On top of that, center Marc Savard ranked fourth amongst NHL point-getters with 56 and goalie Tim Thomas had the best save percentage in the entire league at .934.
The Devils Made Him Do It
Many thought the New Jersey Devils would be sunk after superstar goalie Martin Brodeur was diagnosed with a torn bicep tendon in early-November but as the second half begins, the Devils found themselves third in the East with 61 points thanks in part to netminder Scott Clemmensen.
After wresting the starter position from Kevin Weekes, Clemmensen posted a 19–9–1 record, a goals against average of 2.29 and save percentage of .922—not as good as Brodeur but not far behind either.
Lightning Misses Mark
Sometimes owners should be, to borrow an analogy from the NFL, less like Dallas’ Jerry Jones and more like Pittsburgh’s Dan Rooney.
Case in point, the Tampa Bay Lightning’s ownership group—Oren Koules and Len Barrie.
Last offseason, Barrie and Koules, a movie producer, saw their team draft Steve Stamkos first overall, add the likes of Ryan Malone, Gary Roberts, Mark Recchi, and former ESPN analyst Barry Melrose as coach. Big things were expected.
Fast-forwarding to the present, Melrose is long gone and the team sits 12th out of 15 teams in the East.
Rumors of ownership locker room interference and the possible trade of star center and team captain Vincent Lecavalier are dogging the team too.
Tampa Bay has been like a big-budget Hollywood flick that lacks substance.
Smelling Blood and Stanley?
Although tied with Boston for most points, the San Jose Sharks might be the better of the two. They have only lost once in regulation at home after all.
An offseason coaching change that saw Ron Wilson replaced by Todd McLellan has done wonders for the team, especially captain Patrick Marleau.
Last season, Marleau scored 19 goals, set up 29 more for 48 points, was an atrocious -19, and apparently didn’t get along with Wilson.

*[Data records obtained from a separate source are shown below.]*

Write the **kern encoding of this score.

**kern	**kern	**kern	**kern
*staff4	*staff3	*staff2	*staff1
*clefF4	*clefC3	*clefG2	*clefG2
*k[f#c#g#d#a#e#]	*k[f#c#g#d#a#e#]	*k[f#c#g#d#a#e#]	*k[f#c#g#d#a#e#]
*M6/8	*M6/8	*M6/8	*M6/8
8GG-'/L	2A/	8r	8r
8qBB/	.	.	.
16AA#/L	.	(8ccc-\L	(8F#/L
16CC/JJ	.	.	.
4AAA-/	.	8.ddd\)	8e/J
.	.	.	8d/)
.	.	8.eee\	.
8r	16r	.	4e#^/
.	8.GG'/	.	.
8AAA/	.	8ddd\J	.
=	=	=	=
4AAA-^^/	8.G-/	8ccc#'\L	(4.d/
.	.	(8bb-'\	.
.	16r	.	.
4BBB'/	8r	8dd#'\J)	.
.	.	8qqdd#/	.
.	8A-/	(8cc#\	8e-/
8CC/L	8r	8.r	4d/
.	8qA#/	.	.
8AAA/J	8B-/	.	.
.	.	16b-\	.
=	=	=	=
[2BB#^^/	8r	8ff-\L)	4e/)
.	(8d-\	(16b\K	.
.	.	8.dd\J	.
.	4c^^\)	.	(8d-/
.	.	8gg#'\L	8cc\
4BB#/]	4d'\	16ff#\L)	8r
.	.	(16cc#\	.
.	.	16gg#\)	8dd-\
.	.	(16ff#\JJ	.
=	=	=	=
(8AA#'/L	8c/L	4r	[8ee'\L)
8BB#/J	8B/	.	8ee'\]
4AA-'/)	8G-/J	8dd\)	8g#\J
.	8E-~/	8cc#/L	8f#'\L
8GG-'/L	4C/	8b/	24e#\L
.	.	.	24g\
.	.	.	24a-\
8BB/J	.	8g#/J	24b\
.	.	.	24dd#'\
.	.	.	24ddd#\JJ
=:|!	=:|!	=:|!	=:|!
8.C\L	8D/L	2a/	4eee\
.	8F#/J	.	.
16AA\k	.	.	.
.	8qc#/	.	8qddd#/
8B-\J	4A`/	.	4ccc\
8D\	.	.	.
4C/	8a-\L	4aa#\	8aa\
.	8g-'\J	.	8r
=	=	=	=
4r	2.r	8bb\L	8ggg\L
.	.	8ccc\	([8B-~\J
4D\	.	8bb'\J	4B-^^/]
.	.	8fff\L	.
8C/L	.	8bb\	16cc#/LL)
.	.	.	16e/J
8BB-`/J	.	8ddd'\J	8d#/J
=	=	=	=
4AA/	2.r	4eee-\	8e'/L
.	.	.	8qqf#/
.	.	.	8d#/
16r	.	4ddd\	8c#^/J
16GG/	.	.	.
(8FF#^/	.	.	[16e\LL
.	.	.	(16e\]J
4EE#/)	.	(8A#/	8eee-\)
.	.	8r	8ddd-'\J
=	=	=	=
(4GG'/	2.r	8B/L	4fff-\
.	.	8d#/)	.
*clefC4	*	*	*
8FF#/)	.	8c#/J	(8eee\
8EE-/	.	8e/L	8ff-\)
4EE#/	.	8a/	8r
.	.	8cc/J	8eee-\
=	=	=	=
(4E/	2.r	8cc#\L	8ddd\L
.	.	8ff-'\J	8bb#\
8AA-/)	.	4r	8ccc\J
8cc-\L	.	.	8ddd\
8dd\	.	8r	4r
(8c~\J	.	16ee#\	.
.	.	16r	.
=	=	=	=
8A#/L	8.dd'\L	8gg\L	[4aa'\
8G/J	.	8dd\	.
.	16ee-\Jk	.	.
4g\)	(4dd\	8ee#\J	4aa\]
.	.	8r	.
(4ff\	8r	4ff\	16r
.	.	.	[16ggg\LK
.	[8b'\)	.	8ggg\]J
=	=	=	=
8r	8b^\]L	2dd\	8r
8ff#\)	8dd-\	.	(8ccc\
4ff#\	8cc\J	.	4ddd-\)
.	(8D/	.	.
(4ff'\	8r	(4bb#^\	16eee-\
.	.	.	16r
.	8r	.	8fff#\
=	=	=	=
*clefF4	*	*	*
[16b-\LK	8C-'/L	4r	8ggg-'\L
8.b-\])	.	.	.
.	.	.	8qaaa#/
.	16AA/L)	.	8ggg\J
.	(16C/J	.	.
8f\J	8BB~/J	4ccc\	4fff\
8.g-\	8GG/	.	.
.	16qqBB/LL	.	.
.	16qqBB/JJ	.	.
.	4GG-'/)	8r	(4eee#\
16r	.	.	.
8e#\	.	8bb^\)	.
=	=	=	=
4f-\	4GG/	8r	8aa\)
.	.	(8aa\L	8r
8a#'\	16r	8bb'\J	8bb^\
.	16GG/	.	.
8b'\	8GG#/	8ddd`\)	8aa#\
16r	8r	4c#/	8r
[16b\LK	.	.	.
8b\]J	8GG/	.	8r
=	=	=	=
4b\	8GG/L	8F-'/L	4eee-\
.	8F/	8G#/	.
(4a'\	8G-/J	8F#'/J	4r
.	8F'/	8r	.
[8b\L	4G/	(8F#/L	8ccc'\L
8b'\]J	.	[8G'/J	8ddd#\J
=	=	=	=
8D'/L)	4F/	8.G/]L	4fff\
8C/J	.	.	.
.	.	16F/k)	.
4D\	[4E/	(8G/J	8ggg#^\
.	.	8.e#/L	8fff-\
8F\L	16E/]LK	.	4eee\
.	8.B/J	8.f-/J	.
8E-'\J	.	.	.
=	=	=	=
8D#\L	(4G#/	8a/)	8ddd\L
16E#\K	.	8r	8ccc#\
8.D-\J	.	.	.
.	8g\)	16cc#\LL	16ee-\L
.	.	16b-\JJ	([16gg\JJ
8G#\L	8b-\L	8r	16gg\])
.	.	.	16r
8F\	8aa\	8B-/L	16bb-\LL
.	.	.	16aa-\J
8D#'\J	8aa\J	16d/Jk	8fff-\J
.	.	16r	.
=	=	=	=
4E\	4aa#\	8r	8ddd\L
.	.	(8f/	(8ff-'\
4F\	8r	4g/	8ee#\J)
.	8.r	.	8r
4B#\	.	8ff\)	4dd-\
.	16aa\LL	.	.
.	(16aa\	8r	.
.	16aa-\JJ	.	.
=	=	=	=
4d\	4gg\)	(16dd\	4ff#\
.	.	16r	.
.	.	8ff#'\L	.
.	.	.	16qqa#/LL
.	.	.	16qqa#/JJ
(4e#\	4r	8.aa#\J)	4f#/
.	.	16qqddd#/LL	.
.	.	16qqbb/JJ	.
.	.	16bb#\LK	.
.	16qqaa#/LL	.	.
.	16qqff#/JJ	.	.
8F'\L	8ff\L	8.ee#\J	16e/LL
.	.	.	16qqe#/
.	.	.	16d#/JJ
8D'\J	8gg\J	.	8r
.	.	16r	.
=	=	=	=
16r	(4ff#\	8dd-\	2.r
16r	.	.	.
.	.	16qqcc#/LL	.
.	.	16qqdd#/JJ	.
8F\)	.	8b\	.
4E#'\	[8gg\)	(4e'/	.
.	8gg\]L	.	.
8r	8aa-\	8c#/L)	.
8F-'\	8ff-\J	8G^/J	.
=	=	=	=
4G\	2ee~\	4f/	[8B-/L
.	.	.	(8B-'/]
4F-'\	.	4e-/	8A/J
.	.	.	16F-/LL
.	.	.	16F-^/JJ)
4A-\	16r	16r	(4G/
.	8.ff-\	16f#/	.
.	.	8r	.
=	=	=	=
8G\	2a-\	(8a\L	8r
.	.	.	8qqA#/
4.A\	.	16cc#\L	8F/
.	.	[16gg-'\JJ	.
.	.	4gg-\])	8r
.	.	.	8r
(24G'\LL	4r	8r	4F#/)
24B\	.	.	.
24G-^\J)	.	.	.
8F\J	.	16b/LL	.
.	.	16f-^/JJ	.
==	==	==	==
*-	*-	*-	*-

With a new coach and fresh approach, the Sharks no. 12 has 25 goals, 26 assists, 51 points, and has done a 180 on his plus/minus with a rating of +21 coming out of the break.
The team recently added 43-year-old grinder Claude Lemieux, who is expected to help in the playoffs—Lemieux has four Stanley Cup rings and will provide the Sharks with more experience. This could be the missing ingredient for the Sharks, who are notorious for poor playoff performances.
With approximately 35 more games left in the regular season, it’s go time in the NHL.
The playoffs will be here before you know it.